If you can point me in the right direction so I can post attachments I will do that.

haddock

Hi,

I'll take a better look tomorrow, but one point is clear, namely that stratified sampling cannot be right for the validation, as you could end up training on the future if you think about it... try sliding window validation instead.

Gottarush, cheers.

c1borg

Ok many thanks if you need the data file let me know but I might have to email you with It cant find the attachment option?

haddock

G'Day c1borg!

No need to send in the data. The core of your problem is that the results of validating your model are so different from the results you get when you apply it to unseen data. Applying the model is fine, so you need to concentrate on the validation end. Validation splits the data into training and test sets, making the model from the former and applying it to the latter. So the key notion is to make sure that this splitting is done sensibly.

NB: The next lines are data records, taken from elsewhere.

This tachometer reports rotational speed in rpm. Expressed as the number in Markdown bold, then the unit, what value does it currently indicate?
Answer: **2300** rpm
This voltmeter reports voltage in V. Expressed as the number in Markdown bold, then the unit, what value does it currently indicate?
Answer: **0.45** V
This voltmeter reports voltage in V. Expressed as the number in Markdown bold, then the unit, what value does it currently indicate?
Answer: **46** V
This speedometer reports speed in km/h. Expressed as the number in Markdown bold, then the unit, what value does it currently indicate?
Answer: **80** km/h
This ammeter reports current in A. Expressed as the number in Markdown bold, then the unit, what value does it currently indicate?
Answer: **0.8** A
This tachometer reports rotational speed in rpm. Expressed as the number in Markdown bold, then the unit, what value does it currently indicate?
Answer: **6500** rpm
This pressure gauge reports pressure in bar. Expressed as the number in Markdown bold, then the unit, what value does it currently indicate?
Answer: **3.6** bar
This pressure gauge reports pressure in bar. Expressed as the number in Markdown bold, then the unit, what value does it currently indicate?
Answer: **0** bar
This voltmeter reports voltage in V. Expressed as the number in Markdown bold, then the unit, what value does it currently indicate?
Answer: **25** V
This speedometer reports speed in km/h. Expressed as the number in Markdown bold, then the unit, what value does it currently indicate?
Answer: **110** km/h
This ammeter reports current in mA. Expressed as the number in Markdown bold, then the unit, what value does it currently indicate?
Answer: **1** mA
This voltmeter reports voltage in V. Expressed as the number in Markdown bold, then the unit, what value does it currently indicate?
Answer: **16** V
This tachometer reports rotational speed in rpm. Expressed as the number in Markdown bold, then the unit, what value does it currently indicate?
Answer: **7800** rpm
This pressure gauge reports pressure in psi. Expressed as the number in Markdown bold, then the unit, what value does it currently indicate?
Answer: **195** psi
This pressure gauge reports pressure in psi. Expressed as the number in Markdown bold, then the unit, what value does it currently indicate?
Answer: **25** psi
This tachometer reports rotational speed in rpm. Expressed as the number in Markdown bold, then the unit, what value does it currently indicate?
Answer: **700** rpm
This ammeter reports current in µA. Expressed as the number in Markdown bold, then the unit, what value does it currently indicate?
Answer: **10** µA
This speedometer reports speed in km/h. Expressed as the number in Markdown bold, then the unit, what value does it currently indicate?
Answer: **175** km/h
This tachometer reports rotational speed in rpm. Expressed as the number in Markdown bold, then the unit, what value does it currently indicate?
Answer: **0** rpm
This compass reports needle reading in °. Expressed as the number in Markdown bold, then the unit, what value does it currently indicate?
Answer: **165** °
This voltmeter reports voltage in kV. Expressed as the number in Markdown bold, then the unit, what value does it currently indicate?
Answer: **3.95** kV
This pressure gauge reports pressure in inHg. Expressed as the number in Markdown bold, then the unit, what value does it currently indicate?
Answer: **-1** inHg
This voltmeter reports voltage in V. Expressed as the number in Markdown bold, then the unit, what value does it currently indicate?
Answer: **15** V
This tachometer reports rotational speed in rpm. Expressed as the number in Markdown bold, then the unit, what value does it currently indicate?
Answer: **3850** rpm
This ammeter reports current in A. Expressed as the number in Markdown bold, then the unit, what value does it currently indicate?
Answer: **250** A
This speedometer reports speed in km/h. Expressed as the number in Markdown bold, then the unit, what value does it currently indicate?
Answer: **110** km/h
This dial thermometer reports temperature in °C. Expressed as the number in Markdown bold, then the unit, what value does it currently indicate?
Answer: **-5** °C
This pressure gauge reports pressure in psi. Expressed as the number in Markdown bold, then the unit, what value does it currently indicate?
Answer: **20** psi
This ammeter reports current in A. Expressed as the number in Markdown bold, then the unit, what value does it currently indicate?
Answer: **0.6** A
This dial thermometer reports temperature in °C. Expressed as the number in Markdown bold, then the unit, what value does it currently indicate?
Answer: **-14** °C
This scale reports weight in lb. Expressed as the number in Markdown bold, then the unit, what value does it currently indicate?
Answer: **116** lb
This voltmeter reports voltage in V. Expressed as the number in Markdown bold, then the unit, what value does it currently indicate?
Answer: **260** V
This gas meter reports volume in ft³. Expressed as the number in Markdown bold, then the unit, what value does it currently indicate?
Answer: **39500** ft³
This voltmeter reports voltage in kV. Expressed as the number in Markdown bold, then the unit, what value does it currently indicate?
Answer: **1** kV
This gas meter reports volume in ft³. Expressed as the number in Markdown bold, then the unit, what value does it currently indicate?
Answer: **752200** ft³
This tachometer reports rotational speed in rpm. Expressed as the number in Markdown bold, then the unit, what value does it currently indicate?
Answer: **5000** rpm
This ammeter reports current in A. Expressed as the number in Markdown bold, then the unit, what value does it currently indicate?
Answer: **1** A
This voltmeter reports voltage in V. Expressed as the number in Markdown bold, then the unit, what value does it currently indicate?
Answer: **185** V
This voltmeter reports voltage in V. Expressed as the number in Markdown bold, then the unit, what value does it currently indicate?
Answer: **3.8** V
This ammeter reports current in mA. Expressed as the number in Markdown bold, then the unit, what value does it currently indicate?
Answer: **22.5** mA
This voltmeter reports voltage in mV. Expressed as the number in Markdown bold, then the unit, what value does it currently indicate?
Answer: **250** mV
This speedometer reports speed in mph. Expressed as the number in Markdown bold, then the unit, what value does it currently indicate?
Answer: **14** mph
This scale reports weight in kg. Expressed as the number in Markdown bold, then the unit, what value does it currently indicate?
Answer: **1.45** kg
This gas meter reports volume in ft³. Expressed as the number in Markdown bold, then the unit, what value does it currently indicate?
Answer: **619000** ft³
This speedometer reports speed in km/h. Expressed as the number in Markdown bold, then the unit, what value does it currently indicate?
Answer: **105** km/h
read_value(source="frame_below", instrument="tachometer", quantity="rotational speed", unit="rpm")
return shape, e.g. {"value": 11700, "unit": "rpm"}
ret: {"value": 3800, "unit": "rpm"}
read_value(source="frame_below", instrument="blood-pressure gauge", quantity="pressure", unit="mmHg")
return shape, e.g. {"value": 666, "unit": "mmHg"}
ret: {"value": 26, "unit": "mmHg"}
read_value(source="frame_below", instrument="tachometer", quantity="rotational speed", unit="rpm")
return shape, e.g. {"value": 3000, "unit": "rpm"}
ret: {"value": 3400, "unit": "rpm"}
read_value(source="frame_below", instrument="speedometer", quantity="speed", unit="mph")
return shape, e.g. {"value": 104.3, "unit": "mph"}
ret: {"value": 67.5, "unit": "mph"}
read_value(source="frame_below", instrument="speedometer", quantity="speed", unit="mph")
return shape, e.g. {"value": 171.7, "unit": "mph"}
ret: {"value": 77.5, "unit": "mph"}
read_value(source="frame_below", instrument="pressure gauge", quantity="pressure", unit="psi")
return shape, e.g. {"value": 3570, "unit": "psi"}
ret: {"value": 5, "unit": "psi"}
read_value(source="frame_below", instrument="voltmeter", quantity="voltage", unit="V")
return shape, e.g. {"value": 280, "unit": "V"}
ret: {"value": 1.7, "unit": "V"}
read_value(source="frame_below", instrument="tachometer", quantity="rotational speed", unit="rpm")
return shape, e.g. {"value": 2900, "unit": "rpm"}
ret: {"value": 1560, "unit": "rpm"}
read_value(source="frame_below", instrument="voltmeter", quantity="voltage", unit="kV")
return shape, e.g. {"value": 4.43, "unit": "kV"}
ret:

For your problem you need to be certain that the training is done on examples that occur before the examples to be tested. If you check out http://en.wikipedia.org/wiki/Stratified_sampling you will see that stratified sampling does not do this. However, sliding a window down your examples ensures that this cannot happen, so that would be a possibility.

Happy mining, and good luck!

c1borg

Ok many thanks will take your advice.